Kematian merupakan rahasia Illahi
yang sewaktu-waktu bisa menimpa siapa saja. Dari segi Islam, setelah terjadinya
kematian maka ada kehidupan yang mengirinya. Kehidupan yang terjadi setelah
mati banyak terkenal dengan sebutan surga dan neraka. Kedua tempat tersebut
dalam Islam diyakini keberadaannya dan hanya amal perbuatan di dunia lah yang
akan menentukan dimana kita berada setelah mati. Meskipun dalam Al-Quran sudah
banyak mengenai pengetahuan bagaimana kehidupan setelah mati, tetapi masih
banyak umat muslim yang kurang mempercayai adanya kehidupan tersebut.

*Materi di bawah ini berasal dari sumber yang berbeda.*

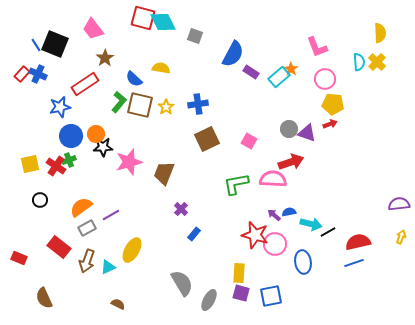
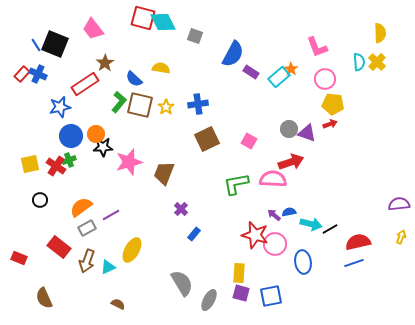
brown star at (105, 58): moved 5 px down
black line at (328, 232): moved 2 px right, 3 px up
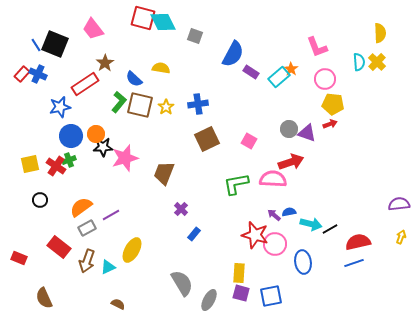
pink star at (129, 162): moved 4 px left, 4 px up
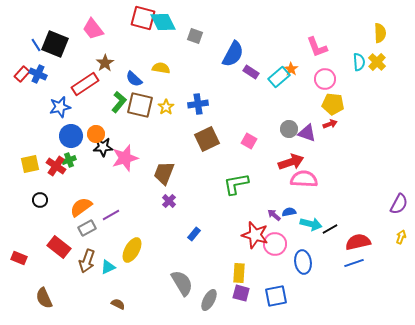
pink semicircle at (273, 179): moved 31 px right
purple semicircle at (399, 204): rotated 125 degrees clockwise
purple cross at (181, 209): moved 12 px left, 8 px up
blue square at (271, 296): moved 5 px right
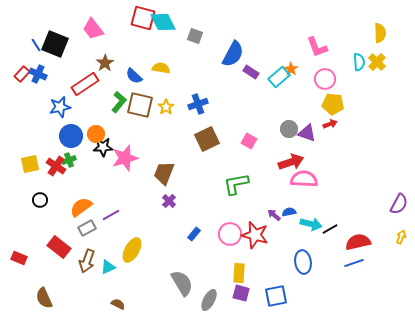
blue semicircle at (134, 79): moved 3 px up
blue cross at (198, 104): rotated 12 degrees counterclockwise
pink circle at (275, 244): moved 45 px left, 10 px up
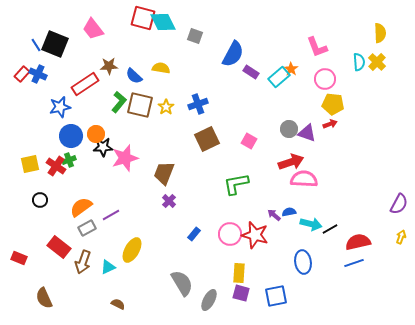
brown star at (105, 63): moved 4 px right, 3 px down; rotated 30 degrees clockwise
brown arrow at (87, 261): moved 4 px left, 1 px down
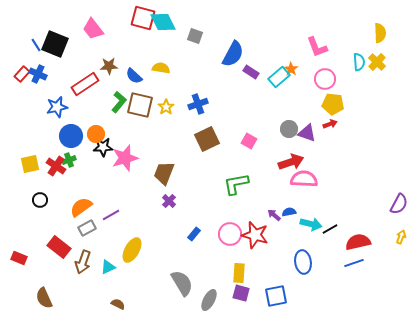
blue star at (60, 107): moved 3 px left
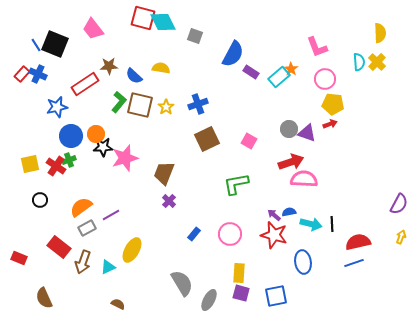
black line at (330, 229): moved 2 px right, 5 px up; rotated 63 degrees counterclockwise
red star at (255, 235): moved 19 px right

Contoh dari fenomena kematian (http://www.majalah-hidayah.com/figur–tokoh/tokoh/kh-zainuddin-mz-dai-sejuta-uman-yang-menginspirasi.html) yaitu pada saat kejadian
kematian KH. Zainudin MZ. Kegemaraan sosok dai sejuta umat ini mengiringi
kematiannya beberapa hari yang lalu. Disebutkan oleh anaknya, Fikri Haikal,
bahwa sesaat sebelum ayahnya meninggal, KH. Zainuddin MZ sempat makan nasi uduk
dan memesan gudeg. Sayang, gudeg belum sempat dimakannya karena ia keburu
pingsan dan akhirnya meninggal dunia dalam perjalanan menuju rumah sakit. Ya,
banyak orang yang merasa kehilangan atas kepergiannya. Meski begitu, kita tak
boleh meratapinya karena kematian menjadi hak setiap manusia. Ketika ia datang,
siapa pun tak bisa mencegahnya. Yang hanya bisa kita lakukan adalah berdoa agar
almarhum yang suka nasi uduk dan gudeg ini mendapatkan ketenangan di sisi-Nya. Amin,
ya Rabbal ‘Aalamin.
Fenomena takut akan kematian dapat
dirasakan oleh seorang pemain bola Antonio Cassano ketika pada 29 Oktober 2011
dalam penerbangan sepulang dari markas AS Roma. Ketika itu Cassano tiba-tiba
menderita sakit misteriu dan sempat pingsan. Tim medis saat itu menemukan
adanya kelaian pada jantung Cassano dan harus menjalani operasi. Saat mendengar
vonis operasi jantung, Cassano merasa sangat ketakutan. “Saya (saat itu) sempat
ketakutan bakal mati dan kemudian melewati fase itu. Saya juga sempat berpikir
untuk pensiun saja dari sepak bola,” kata Cassano kepada Goal. (http://www.sapos.co.id/index.php/berita/detail/Rubrik/24/34534)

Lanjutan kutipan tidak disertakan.